Requirement: Look through the records below for the line holding "fruit basket: none". Write it out exactly, with each following line through the line holding "framed print: none [239,66,349,165]".

Records to use:
---*---

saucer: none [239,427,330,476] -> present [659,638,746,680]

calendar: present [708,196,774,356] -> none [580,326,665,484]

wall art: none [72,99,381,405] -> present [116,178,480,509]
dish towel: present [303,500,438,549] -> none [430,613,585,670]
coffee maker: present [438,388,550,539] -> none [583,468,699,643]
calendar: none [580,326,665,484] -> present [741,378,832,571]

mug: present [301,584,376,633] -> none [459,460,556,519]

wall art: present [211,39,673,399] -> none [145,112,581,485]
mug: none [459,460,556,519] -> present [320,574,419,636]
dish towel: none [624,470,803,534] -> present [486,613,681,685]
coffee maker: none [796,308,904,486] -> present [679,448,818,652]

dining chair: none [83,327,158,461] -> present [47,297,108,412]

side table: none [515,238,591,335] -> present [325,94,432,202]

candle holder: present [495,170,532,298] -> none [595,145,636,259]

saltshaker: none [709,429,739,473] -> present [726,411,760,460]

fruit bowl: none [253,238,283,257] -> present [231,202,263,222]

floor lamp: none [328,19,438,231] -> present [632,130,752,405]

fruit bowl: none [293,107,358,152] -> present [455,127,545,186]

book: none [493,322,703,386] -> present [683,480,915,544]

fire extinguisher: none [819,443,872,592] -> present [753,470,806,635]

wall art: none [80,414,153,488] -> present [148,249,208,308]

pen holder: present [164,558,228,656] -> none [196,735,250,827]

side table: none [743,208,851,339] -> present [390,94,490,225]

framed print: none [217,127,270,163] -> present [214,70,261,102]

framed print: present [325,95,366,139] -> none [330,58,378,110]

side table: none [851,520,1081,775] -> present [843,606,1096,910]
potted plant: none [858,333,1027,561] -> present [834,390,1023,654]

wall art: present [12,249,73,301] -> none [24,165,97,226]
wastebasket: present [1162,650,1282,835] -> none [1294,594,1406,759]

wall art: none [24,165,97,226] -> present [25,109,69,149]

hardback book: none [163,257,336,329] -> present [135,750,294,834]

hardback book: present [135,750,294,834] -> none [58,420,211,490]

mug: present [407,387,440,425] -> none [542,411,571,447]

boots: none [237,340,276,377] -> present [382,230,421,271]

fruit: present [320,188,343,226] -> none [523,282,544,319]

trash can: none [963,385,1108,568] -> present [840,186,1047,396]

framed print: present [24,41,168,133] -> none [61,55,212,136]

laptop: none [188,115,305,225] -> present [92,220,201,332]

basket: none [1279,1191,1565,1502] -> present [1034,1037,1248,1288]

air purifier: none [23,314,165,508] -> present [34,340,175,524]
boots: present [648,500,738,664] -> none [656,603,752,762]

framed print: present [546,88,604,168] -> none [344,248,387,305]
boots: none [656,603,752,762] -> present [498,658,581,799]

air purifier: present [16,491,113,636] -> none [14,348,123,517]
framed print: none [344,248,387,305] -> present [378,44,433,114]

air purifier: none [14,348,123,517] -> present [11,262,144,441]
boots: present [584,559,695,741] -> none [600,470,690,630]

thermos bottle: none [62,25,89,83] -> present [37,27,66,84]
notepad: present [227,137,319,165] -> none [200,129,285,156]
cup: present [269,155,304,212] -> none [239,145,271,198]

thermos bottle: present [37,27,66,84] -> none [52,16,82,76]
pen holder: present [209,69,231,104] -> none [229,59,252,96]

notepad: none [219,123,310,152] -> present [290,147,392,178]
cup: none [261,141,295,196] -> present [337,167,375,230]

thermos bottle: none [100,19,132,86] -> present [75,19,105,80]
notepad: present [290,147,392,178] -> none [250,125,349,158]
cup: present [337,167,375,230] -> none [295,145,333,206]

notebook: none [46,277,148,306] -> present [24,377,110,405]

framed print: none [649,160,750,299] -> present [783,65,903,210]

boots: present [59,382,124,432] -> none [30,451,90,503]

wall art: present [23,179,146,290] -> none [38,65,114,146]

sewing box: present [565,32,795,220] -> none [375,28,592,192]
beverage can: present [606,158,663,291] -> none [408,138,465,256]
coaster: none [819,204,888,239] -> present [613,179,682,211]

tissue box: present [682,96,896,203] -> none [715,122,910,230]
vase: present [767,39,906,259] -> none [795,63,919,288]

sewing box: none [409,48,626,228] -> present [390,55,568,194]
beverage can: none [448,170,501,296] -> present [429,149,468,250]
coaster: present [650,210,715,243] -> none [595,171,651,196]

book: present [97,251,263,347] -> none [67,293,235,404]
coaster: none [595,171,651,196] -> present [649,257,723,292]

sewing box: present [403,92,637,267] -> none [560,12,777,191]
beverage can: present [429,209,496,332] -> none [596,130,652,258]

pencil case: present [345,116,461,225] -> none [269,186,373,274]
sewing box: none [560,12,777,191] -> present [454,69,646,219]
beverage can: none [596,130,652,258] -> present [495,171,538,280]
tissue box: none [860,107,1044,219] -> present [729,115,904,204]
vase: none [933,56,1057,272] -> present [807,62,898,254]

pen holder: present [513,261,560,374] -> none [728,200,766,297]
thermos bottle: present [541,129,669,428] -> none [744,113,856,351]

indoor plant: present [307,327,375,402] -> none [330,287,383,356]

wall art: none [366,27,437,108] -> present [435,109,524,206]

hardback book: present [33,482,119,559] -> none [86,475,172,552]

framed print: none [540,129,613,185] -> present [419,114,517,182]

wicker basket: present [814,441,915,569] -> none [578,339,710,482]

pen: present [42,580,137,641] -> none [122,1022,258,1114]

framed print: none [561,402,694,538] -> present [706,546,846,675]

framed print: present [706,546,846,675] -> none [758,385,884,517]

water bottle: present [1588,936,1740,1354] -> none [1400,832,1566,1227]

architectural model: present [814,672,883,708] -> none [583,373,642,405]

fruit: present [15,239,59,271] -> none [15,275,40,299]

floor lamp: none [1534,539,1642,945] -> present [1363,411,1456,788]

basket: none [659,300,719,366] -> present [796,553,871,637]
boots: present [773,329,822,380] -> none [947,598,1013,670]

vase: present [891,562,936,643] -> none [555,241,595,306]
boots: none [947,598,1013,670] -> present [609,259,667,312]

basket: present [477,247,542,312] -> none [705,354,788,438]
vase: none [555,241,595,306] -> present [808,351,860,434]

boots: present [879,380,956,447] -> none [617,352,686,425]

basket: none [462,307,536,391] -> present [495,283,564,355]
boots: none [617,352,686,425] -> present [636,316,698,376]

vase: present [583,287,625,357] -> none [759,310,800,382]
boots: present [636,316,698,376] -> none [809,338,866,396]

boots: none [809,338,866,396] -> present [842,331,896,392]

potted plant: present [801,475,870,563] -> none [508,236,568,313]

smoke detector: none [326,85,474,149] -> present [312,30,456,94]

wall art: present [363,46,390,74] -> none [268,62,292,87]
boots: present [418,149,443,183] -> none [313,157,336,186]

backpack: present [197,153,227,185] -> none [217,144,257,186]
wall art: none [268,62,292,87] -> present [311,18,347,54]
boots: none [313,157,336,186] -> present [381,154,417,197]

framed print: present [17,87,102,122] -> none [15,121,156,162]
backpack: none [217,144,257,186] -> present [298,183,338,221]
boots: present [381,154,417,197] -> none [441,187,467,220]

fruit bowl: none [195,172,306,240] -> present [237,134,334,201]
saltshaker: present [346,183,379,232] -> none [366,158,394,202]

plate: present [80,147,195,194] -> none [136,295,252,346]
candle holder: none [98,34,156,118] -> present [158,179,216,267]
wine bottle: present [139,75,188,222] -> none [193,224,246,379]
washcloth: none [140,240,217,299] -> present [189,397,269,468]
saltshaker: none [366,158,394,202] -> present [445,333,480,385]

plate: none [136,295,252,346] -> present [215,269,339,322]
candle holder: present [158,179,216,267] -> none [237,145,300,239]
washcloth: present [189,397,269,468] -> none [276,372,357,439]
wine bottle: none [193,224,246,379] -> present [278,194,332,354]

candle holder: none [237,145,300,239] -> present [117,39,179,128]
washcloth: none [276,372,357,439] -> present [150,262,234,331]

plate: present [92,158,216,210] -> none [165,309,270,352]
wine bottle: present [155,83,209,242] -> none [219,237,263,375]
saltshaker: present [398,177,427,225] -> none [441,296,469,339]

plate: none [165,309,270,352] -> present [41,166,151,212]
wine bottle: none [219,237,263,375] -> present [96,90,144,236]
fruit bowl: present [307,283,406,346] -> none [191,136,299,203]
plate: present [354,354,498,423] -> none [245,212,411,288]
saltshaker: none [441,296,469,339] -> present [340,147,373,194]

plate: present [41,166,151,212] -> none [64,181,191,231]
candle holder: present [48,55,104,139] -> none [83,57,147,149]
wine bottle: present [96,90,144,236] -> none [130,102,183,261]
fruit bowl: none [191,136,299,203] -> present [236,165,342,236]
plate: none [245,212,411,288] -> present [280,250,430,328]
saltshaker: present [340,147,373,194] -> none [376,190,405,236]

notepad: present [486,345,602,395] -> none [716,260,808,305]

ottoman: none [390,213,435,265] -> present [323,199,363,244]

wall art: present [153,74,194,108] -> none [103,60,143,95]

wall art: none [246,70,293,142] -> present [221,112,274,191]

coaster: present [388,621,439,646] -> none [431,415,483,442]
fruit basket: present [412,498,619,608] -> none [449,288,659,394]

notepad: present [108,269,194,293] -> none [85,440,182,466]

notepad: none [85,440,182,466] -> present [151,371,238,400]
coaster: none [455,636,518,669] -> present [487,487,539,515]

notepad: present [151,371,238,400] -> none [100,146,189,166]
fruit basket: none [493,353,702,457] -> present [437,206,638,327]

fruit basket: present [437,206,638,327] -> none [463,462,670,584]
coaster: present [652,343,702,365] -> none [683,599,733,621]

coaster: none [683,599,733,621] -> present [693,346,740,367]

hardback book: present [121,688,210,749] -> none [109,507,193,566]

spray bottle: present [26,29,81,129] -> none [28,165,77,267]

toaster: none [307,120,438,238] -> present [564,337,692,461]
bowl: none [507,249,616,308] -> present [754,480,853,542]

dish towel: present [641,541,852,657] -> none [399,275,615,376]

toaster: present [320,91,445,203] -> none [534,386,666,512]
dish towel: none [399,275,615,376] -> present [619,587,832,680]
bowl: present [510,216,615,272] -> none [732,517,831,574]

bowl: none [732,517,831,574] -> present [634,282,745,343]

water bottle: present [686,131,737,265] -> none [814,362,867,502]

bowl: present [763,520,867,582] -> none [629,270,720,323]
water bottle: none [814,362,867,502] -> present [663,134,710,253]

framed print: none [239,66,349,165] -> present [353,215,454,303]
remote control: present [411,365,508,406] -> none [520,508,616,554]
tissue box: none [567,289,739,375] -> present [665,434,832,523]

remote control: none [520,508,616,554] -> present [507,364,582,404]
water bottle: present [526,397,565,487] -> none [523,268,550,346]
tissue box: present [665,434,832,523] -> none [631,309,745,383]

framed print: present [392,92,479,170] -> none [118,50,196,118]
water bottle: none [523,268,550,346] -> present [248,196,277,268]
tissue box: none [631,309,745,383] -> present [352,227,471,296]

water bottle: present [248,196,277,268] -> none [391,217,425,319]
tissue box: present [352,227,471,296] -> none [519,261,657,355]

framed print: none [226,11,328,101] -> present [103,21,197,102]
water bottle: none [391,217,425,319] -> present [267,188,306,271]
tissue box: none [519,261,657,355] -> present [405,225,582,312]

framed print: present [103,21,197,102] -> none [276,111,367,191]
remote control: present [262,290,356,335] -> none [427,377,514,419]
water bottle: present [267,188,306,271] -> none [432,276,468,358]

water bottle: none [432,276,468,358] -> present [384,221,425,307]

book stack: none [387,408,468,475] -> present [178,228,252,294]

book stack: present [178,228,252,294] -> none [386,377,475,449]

---*---

Exercise answer:
fruit basket: none [493,353,702,457] -> present [437,206,638,327]

fruit basket: present [437,206,638,327] -> none [463,462,670,584]
coaster: present [652,343,702,365] -> none [683,599,733,621]

coaster: none [683,599,733,621] -> present [693,346,740,367]

hardback book: present [121,688,210,749] -> none [109,507,193,566]

spray bottle: present [26,29,81,129] -> none [28,165,77,267]

toaster: none [307,120,438,238] -> present [564,337,692,461]
bowl: none [507,249,616,308] -> present [754,480,853,542]

dish towel: present [641,541,852,657] -> none [399,275,615,376]

toaster: present [320,91,445,203] -> none [534,386,666,512]
dish towel: none [399,275,615,376] -> present [619,587,832,680]
bowl: present [510,216,615,272] -> none [732,517,831,574]

bowl: none [732,517,831,574] -> present [634,282,745,343]

water bottle: present [686,131,737,265] -> none [814,362,867,502]

bowl: present [763,520,867,582] -> none [629,270,720,323]
water bottle: none [814,362,867,502] -> present [663,134,710,253]

framed print: none [239,66,349,165] -> present [353,215,454,303]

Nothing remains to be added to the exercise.